Steroid dependence has been defined for aGvHD as the inability to taper prednisone under 2 mg/kg/day after an initially successful treatment of at least 7 days [74, 80, 81] or as the recurrence of aGvHD activity during steroid taper [68, 79]. The relevance of this term was shown by Martin and colleagues who demonstrated that the highest CR rates with secondary therapy were seen when aGvHD recurred during the taper phase of the primary glucocorticoid treatment, thereby distinguishing it from steroid refractory aGvHD [90]. In cGvHD, steroid dependence refers to the inability to control GvHD symptoms while tapering prednisone below 0.25 mg/kg/day (or 0.5 mg/kg every other day) in at least two individual attempts, separated by at least 8 weeks [87].

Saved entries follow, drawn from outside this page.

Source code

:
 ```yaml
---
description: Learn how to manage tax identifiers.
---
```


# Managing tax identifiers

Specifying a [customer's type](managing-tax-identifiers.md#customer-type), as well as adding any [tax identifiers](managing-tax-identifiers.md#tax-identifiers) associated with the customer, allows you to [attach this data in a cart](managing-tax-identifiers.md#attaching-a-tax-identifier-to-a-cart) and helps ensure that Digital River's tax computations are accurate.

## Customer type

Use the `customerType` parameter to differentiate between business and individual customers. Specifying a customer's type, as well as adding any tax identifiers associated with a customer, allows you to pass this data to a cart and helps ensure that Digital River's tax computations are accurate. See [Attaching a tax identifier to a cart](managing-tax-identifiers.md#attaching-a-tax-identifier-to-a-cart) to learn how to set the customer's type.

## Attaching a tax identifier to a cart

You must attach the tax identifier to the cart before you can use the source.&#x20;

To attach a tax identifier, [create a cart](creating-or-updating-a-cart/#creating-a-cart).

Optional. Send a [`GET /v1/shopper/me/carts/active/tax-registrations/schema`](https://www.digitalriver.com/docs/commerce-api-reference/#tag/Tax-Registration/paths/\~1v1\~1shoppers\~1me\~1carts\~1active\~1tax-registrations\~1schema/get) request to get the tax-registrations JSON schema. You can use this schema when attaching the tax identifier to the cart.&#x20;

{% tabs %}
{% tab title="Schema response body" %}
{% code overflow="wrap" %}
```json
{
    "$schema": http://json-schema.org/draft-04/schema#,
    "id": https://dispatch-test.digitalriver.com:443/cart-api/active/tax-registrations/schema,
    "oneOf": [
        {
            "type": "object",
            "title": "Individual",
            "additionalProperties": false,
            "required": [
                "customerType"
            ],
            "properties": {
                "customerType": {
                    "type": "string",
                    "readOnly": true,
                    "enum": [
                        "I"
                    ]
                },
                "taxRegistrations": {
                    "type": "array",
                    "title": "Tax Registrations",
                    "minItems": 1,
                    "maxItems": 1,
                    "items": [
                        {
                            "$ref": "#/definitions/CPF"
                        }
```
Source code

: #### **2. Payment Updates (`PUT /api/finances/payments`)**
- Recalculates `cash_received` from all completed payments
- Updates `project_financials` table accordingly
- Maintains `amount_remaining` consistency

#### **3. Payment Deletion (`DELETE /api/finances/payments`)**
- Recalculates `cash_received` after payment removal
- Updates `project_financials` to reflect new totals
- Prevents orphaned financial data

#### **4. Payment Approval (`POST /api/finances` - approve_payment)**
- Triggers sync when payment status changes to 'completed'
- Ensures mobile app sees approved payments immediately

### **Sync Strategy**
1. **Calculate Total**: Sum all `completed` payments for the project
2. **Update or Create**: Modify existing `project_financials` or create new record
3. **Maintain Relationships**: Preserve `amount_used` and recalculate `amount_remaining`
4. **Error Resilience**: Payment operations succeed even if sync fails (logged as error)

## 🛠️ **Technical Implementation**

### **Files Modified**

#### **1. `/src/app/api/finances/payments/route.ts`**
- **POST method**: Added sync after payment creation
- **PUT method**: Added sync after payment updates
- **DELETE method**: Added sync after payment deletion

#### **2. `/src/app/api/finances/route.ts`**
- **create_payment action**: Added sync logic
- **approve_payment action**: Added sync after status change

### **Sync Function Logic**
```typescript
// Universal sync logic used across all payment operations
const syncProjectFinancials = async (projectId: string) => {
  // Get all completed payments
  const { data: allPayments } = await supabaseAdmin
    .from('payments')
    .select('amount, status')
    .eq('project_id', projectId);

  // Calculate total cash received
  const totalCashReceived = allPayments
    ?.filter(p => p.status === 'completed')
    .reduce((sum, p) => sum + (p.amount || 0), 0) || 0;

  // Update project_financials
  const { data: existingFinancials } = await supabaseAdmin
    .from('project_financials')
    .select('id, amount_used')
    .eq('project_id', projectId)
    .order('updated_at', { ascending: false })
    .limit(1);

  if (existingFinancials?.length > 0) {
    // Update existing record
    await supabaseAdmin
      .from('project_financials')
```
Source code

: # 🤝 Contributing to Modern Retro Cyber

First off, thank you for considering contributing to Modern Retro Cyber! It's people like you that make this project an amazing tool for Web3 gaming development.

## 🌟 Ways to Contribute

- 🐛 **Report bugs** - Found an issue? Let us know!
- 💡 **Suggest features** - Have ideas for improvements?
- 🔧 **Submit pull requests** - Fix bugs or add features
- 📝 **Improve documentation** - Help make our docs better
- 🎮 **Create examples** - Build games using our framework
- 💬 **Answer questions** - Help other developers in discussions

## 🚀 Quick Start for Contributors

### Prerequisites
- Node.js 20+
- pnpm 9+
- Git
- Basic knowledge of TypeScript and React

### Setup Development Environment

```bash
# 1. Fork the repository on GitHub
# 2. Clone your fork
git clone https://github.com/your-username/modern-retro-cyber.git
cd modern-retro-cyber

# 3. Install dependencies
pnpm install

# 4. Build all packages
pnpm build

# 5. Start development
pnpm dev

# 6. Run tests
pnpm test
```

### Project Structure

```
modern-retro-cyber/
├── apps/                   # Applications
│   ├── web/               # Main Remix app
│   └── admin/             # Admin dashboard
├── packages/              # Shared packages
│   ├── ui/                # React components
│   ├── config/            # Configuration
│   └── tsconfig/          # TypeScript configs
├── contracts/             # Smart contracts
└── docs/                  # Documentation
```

Finally, the term “steroid intolerance” has not been formally validated but refers to the emergence of unacceptable toxicity (e.g. uncontrolled infections, avascular necrosis, arterial hypertension, diabetes mellitus, myopathy, osteoporosis, etc.) attributed to corticosteroids, as evaluated by a healthcare professional [91, 92].

Conclusions

This report stresses the critical importance of a common, international approach to describe the variety of GvHD clinical manifestations observed after HCT. In the era of electronic patient records and e-health applications, it is possible to apply complex algorithms at the bedside and follow internationally vetted guidelines in daily clinical practice. Several efforts in this direction [4, 9,10,11,12], such as the eGVHD app (available at https://www.uzleuven.be/egvhd), are already developing more standardized and accurate methods to capture “real-world” GvHD data. This progress underlines the responsibility of transplantation societies to help clarify  definitions, to facilitate comparisons of clinical research results and to set standards for clinical practice.

This task force panel advocates the use of the MAGIC criteria for aGvHD and the NIH 2014 criteria for cGvHD as the most comprehensive and detailed criteria currently available. In addition, this statement provides consensus definitions for a lexicon of commonly used GvHD terms and concepts in order to facilitate GvHD clinical research.

The standardization of GvHD assessments should be a dynamic process that can incorporate progress in new diagnostic and therapeutic approaches. Even as refined classifications improve communication among clinicians, they should also be prospectively evaluated for their predictive potential. Furthermore, in the absence of any pathognomonic signs or test for GvHD, subjective elements remain an integral part of the final clinical assessment. As prospective biomarkers that detect underlying GvHD pathophysiology are validated, they may assist clinicians by offering objective laboratory metrics in addition to clinical GvHD manifestations. But the formal validation of these markers requires accurate and reliable clinical assessment of GvHD severity in all organs.

We hope that this position statement will serve as the cornerstone of a larger scale consensus project. Consistent adherence to common sets of criteria, such as those endorsed here, will help the transplantation community to improve the quality of data capture across all types of GvHD manifestations and therapeutic strategies. Harmonization of standards for the accurate assessment of GvHD is an essential prerequisite for the formulation of recommendations [85, 93] regarding GvHD prophylaxis and treatment that are based on quality evidence.

Disclaimer

The opinions expressed here are those of the authors and do not represent the official position of the NIH, NCI, or the United States Government.